- _What the task asks_
Check each line of the material for the string "Tears", and copy the lines that have it.

- _Record excerpts_
= = = = =
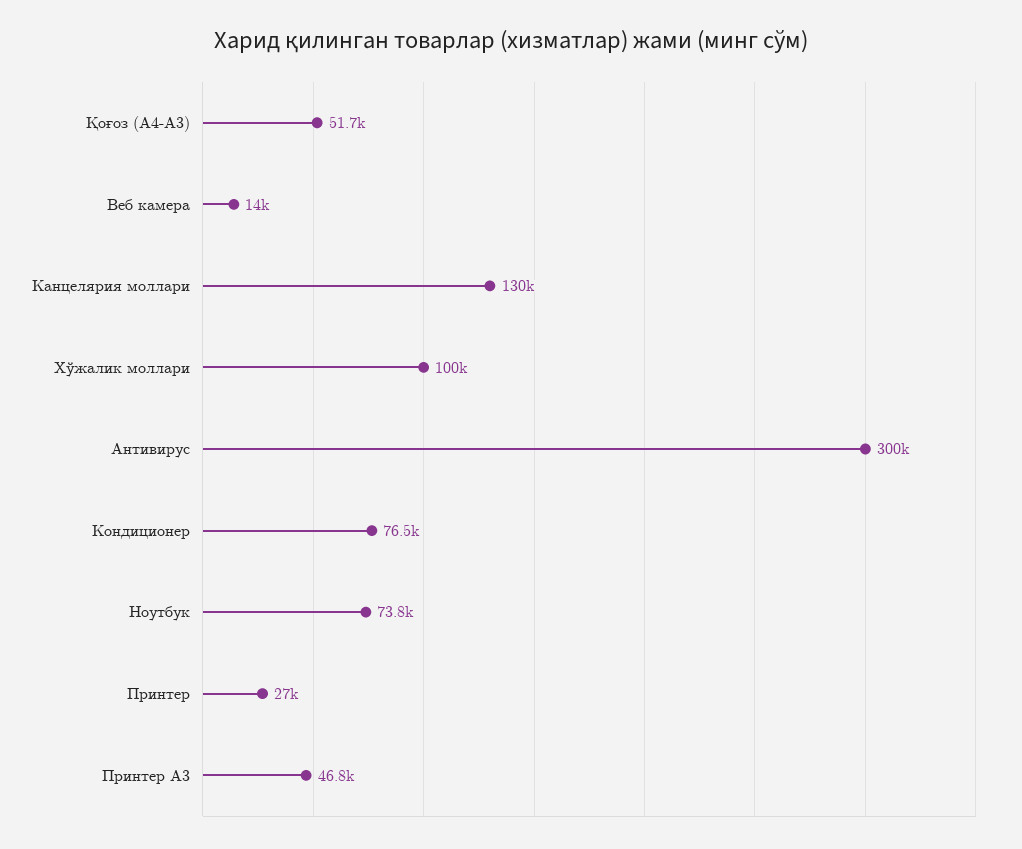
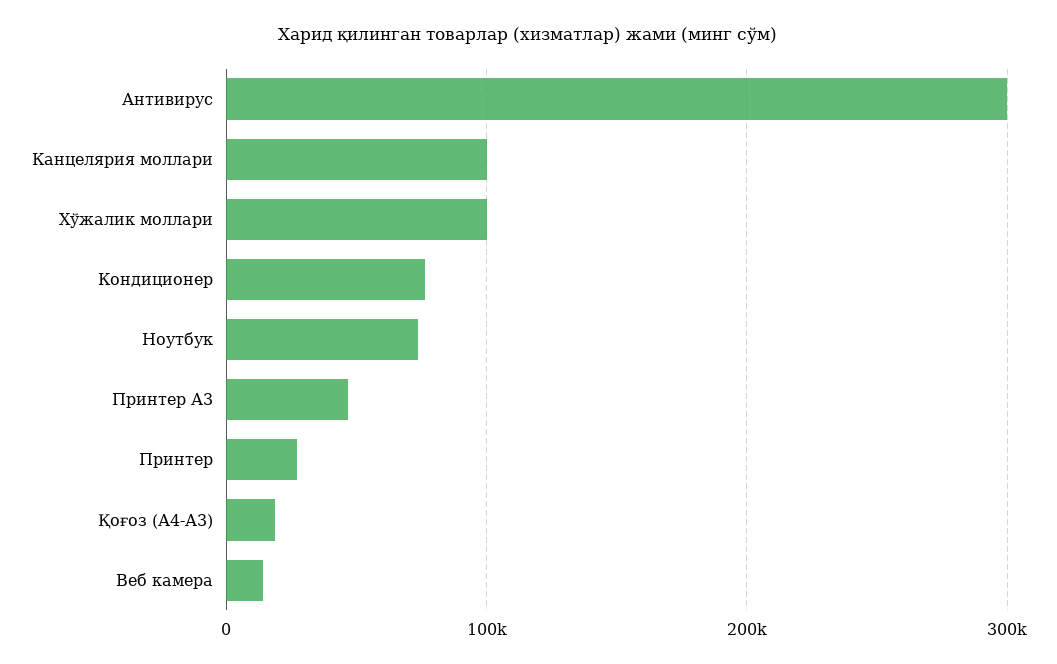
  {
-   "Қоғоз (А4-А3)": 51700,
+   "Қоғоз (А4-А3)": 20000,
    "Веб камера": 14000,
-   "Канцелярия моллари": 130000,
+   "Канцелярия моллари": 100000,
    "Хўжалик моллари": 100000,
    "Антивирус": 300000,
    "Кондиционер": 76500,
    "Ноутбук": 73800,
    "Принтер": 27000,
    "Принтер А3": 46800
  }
= = = = =
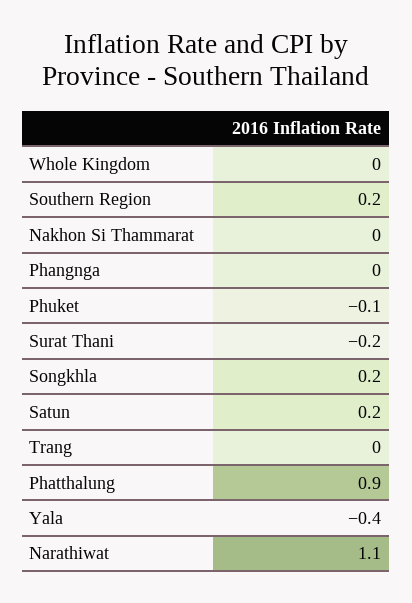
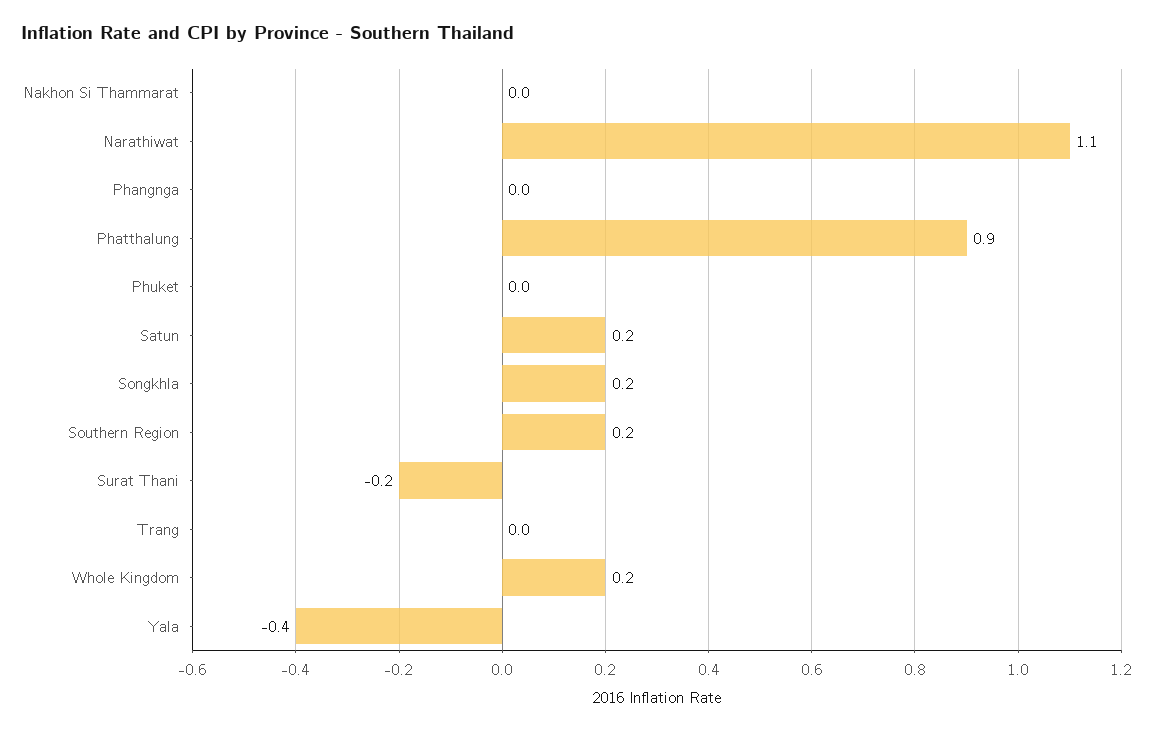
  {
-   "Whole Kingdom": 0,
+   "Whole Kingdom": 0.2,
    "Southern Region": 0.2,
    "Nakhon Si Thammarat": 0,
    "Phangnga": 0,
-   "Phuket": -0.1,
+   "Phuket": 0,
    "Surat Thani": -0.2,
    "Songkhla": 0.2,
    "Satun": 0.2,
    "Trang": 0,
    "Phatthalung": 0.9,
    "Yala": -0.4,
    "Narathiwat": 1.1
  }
= = = = =
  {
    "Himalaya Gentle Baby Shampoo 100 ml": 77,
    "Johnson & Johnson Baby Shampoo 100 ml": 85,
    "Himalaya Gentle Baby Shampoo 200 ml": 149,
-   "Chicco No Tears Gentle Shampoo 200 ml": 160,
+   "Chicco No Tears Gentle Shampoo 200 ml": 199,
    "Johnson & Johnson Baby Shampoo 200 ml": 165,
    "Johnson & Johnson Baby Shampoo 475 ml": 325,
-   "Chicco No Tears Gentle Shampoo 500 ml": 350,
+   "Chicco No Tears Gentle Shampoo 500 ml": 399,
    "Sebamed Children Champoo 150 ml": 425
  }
= = = = =
- _Exercise output_
-   "Chicco No Tears Gentle Shampoo 200 ml": 160,
+   "Chicco No Tears Gentle Shampoo 200 ml": 199,
-   "Chicco No Tears Gentle Shampoo 500 ml": 350,
+   "Chicco No Tears Gentle Shampoo 500 ml": 399,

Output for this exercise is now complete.